Como primeira ação da Diretoria para o interior, Moisés Almeida já anunciou a contratação de um advogado do município, que estará a disposição dos docentes filiados em suas demandas institucionais.

Aconteceu nessa quarta feira, dia 06 de junho, a posse da nova Diretoria da Seção Sindicato dos Docentes da Universidade de Pernambuco. A cerimônia lotou o auditório da entidade e contou com a participação de vários segmentos de representação dos trabalhadores e trabalhadoras de Pernambuco, entre eles: Paulo Rocha (Vice-Presidente da Central Única dos Trabalhadores-PE (CUT-PE), Aderaldo Alexandrino (2º Vice-presidente da Regional Nordeste II do ANDES-SN), Augusto Barreto (Presidente da Associação dos Docentes da Universidade Federal de Pernambuco-ADUFEPE), Erika Suruagy (Presidente da Associação dos Docentes da Universidade Federal Rural de Pernambuco – ADUFERPE), Érico Alves (Presidente do Sindicato dos Servidores da Universidade de Pernambuco-SINDUPE) e Maria Bernadete Antunes (Presidente da Comissão Eleitoral).
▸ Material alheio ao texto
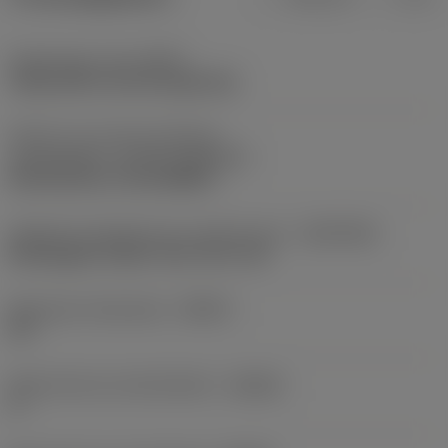
Opspantype code
(MTP)
clamp with screw through hole
Deel2 van snij-item interface-
aanduidingen
(CUTINT_MASTER)
Rail interface ( RC1204MP )
Adaptieve koppeling aan machine kant
(ADINTMS)
Rectangular shank -inch: 3/4 x 3/4
Maximale infreeshoek
(RMPX)
90 °
Body hoek aan werkstukkant
(BAWS)
0 °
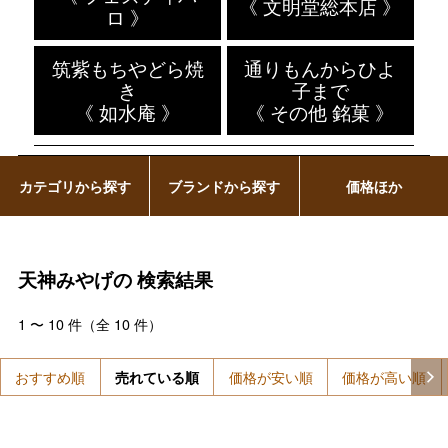
《 文明堂総本店 》
ロ 》
筑紫もちやどら焼
通りもんからひよ
き
子まで
《 如水庵 》
《 その他 銘菓 》
カテゴリから探す
ブランドから探す
価格ほか
天神みやげの
検索結果
1
〜
10
件（全
10
件）
おすすめ順
売れている順
価格が安い順
価格が高い順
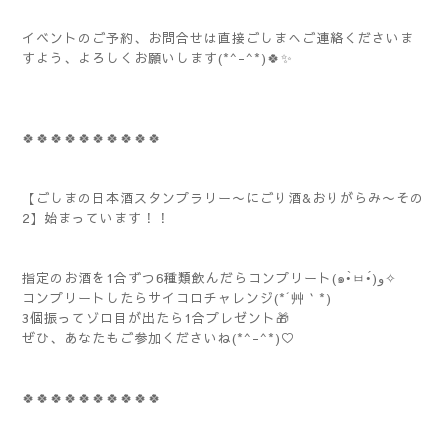
イベントのご予約、お問合せは直接ごしまへご連絡くださいま
すよう、よろしくお願いします(*^-^*)🍀✨️
🍀🍀🍀🍀🍀🍀🍀🍀🍀🍀
【ごしまの日本酒スタンプラリー〜にごり酒&おりがらみ〜その
2】始まっています！！
指定のお酒を1合ずつ6種類飲んだらコンプリート(๑•̀ㅂ•́)و✧
コンプリートしたらサイコロチャレンジ(*´艸｀*)
3個振ってゾロ目が出たら1合プレゼント🎁
ぜひ、あなたもご参加くださいね(*^-^*)♡
🍀🍀🍀🍀🍀🍀🍀🍀🍀🍀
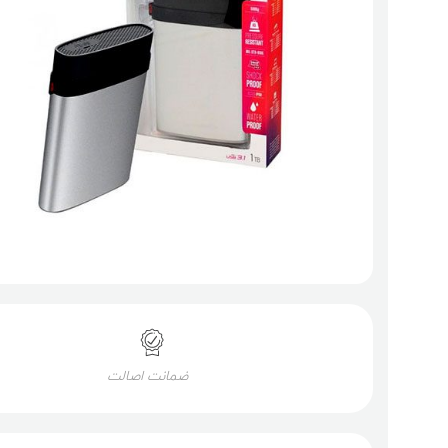
ضمانت اصالت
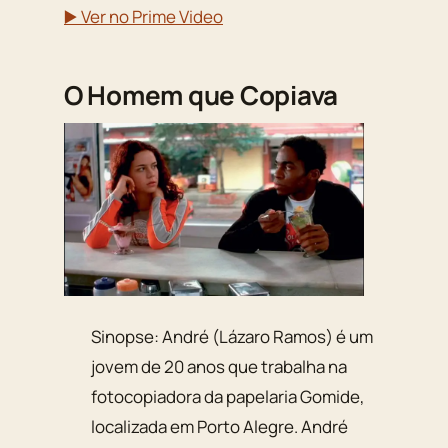
▶️ Ver no Prime Video
O Homem que Copiava
Sinopse: André (Lázaro Ramos) é um
jovem de 20 anos que trabalha na
fotocopiadora da papelaria Gomide,
localizada em Porto Alegre. André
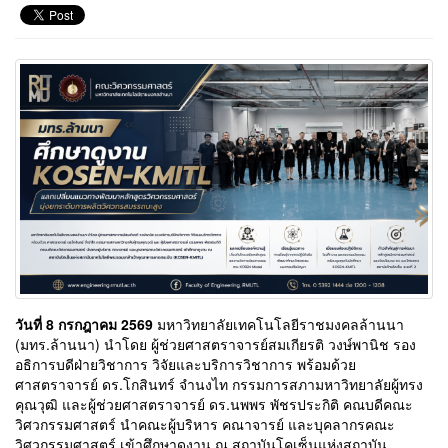
วันที่ 8 กรกฎาคม 2569
มหาวิทยาลัยเทคโนโลยีราชมงคลล้านนา
(มทร.ล้านนา) นำโดย ผู้ช่วยศาสตราจารย์สมเกียรติ วงษ์พานิช รอง
อธิการบดีฝ่ายวิชาการ วิจัยและบริการวิชาการ พร้อมด้วย
ศาสตราจารย์ ดร.โกสินทร์ จำนงไท กรรมการสภามหาวิทยาลัยผู้ทรง
คุณวุฒิ และผู้ช่วยศาสตราจารย์ ดร.นพพร พัชรประกิติ คณบดีคณะ
วิศวกรรมศาสตร์ นำคณะผู้บริหาร คณาจารย์ และบุคลากรคณะ
วิศวกรรมศาสตร์ เข้าศึกษาดูงาน ณ สถาบันโคเซ็นแห่งสถาบัน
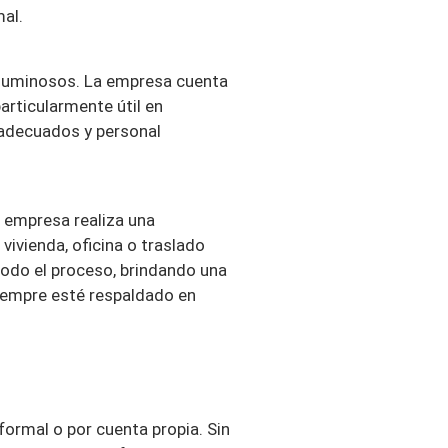
al.
voluminosos. La empresa cuenta
articularmente útil en
 adecuados y personal
a empresa realiza una
vivienda, oficina o traslado
todo el proceso, brindando una
siempre esté respaldado en
formal o por cuenta propia. Sin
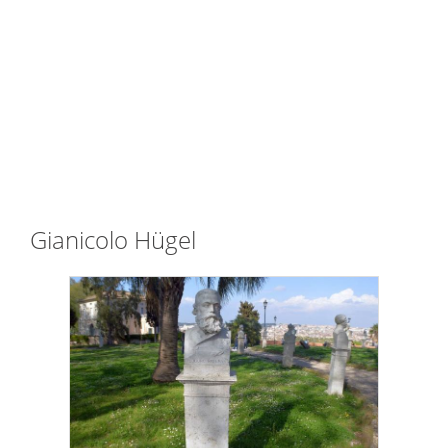
Gianicolo Hügel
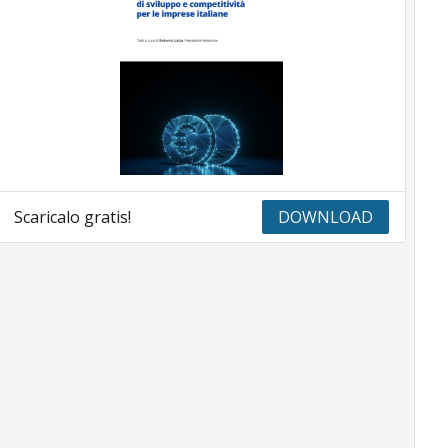
Scaricalo gratis!
DOWNLOAD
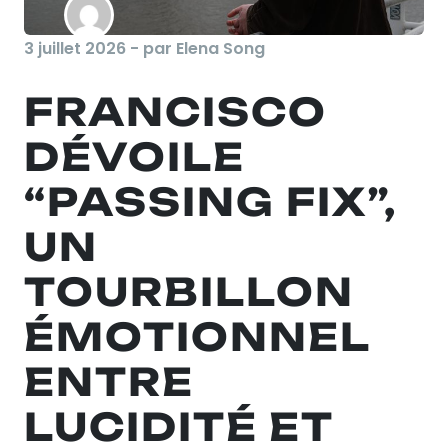
3 juillet 2026 - par Elena Song
FRANCISCO
DÉVOILE
“PASSING FIX”,
UN
TOURBILLON
ÉMOTIONNEL
ENTRE
LUCIDITÉ ET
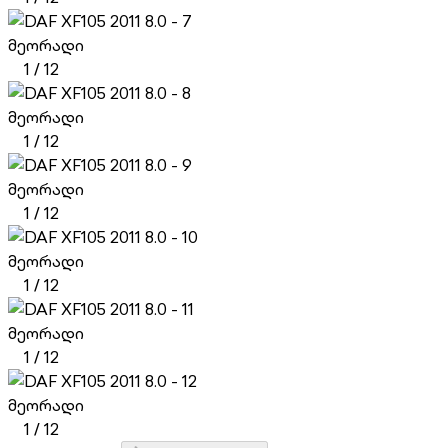
მეორადი
1
/
12
მეორადი
1
/
12
მეორადი
1
/
12
მეორადი
1
/
12
მეორადი
1
/
12
მეორადი
1
/
12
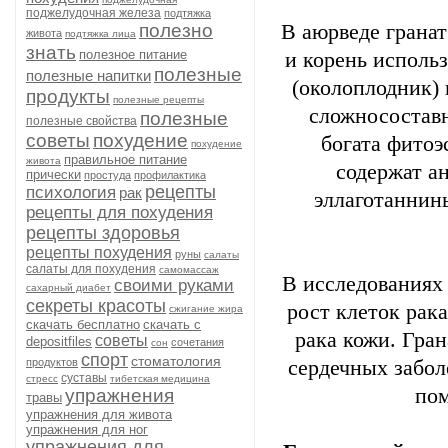
поджелудочная железа
подтяжка
полезно
В аюрведе гранат
живота
подтяжка лица
знать
полезное питание
и корень исполь
полезные
полезные напитки
(околоплодник) 
продукты
полезные рецепты
сложносоставн
полезные
полезные свойства
советы
похудение
богата фитоэ
похудение
правильное питание
живота
содержат а
прически
простуда
профилактика
рецепты
психология
рак
эллаготаннин
рецепты для похудения
рецепты здоровья
рецепты похудения
руны
салаты
салаты для похудения
самомассаж
В исследованиях 
своими руками
сахарный диабет
секреты красоты
рост клеток рак
сжигание жира
скачать бесплатно
скачать с
рака кожи. Гра
советы
depositfiles
сочетания
сон
спорт
стоматология
продуктов
сердечных забол
суставы
стресс
тибетская медицина
пом
упражнения
травы
упражнения для живота
упражнения для ног
упражнения для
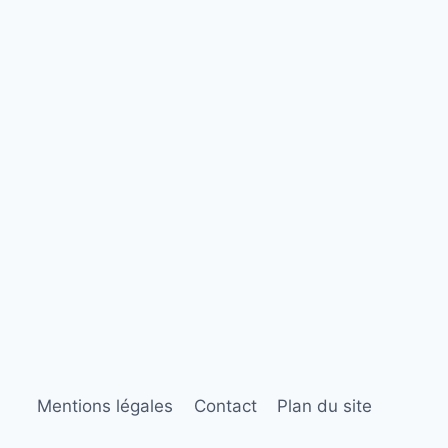
Mentions légales
Contact
Plan du site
Após ser saudado pelos integrantes da mesa, o presidente eleito Luiz Oscar Cardoso Ferreira falou em nome dos demais diretores. Em seu discurso, o dirigente reconheceu não ser uma tarefa fácil assumir um sindicato neste momento vivido pelo país. “Mas quando vejo o espírito de luta nos rostos dos meus companheiros a minha disposição se renova”. Referindo-se à Universidade de Pernambuco, Luiz Oscar argumentou que a instituição de ensino é cobiçada pelos jovens, reconhecida pela população, mas desprezada pelos sucessivos governos, na medida em que esses não a colocam entre as prioridades, que ferem a sua autonomia e não a financiam como deveriam.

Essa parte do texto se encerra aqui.